With high cost yield is an important issue. Paying small amounts of royalties may be very profitable particularly if the purification / separation technology can be made part of the compound IPR so as to extend the patent life for a few years. Patent life is between 20 and 25 years. Towards the end of patent life the largest profits are made. Extending patent life is thus very attractive. Unfortunately external influencers in large multinational enterprises such as investors and finance analysts have a huge influence on management behavior and career lifetime. In the past 20 years many billions were destroyed by purchasing managers that did not understand how to deal with IPR protected products. They wanted to impress their shareholders by gaining a few percent with low cost procurements but at the same time they lost patent extension that had additional revenue potential in the billions. Penny-wise and Dollar-foolish – unfortunately this topic is a taboo. The situation if often quite different in small privately owned enterprises

Environmental and Safety Cost Issues

Many processes use large quantities of solvents (organic and aqueous) that may cause environmental problems. Environmental and safety cost may have a huge impact on overall costs and productivity. In purification / separation organic solvents are very popular as mobile phases. To avoid unexpected surprised you should prose the following questions:

Do we have earthed solvent storage tanks?
What solvents will be use?
What are the cost of solvents?
Do the supplied pants / components have to be EX-Protected?
Could some operations be done outside the Ex-Protected area?
Do we dispose off or recycle the spend organic solvent?
Are solvent reduction strategies of interest?
There are also questions for water based system users

Do your raw materials come directly from a sterile bio process?
Can you legally discard the spent eluent into the waste water system without post process treatment?
Would you have to incinerate the spent eluent?
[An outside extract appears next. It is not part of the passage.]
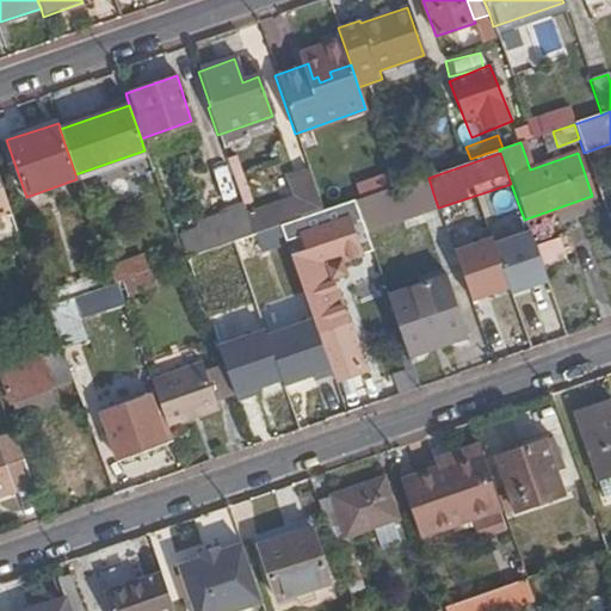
[(300,197),(314,191),(308,172),(292,178),(300,197)]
Branded chromatography systems:

Large pharmaceutical manufacturing companies prefer branded equipment from the large system suppliers. They assume that large system suppliers are here to stay and will offer better service. History has shown that this is not the case because large companies grow by acquiring smaller technology suppliers and their competitors.
After the acquisition is completed they often have to pay for the acquisition and this is traditionally done by streamlining the product range and releasing the competent technical people.
Small privately owned companies do lots of custom based development work. This way they advance the industry. Some also manufacture for large system manufacturer branded products. Privately owned specialty engineering and manufacturing enterprises such as ours are generally very stable suppliers particularly those that supply reliable quality products. To survive small specialty product manufacturer are forced to offer very competitive pricing and functional products. Our clients are primarily small and expanding companies and research institution with limited budgets.

Conservative engineering

Small companies have much to lose and so many use conservative designs or over design their products. Large enterprises have large overheads and are under pressure to maximize their income some manufacturers cut down on raw material cost on their products (low cost steel, thin steel for housing and base plates). Our components are heavier and sturdier and run for many years without maintenance. Our components and systems are being used not only in chromatography but also in heavy engineering environment such as in oil exploration. Prep Chromatography systems are working horses. They have to be designed conservatively and have to be mechanically robust.

Turn-key system vs. evolving system

There are two kinds of end-users those who prefer turn-key systems and those who want to evolve a system. Turnkey systems can’t be altered and fine-tuned very much. The client has to know precisely what he needs. In turbulent times chromatographers often have to modify or extend their processes.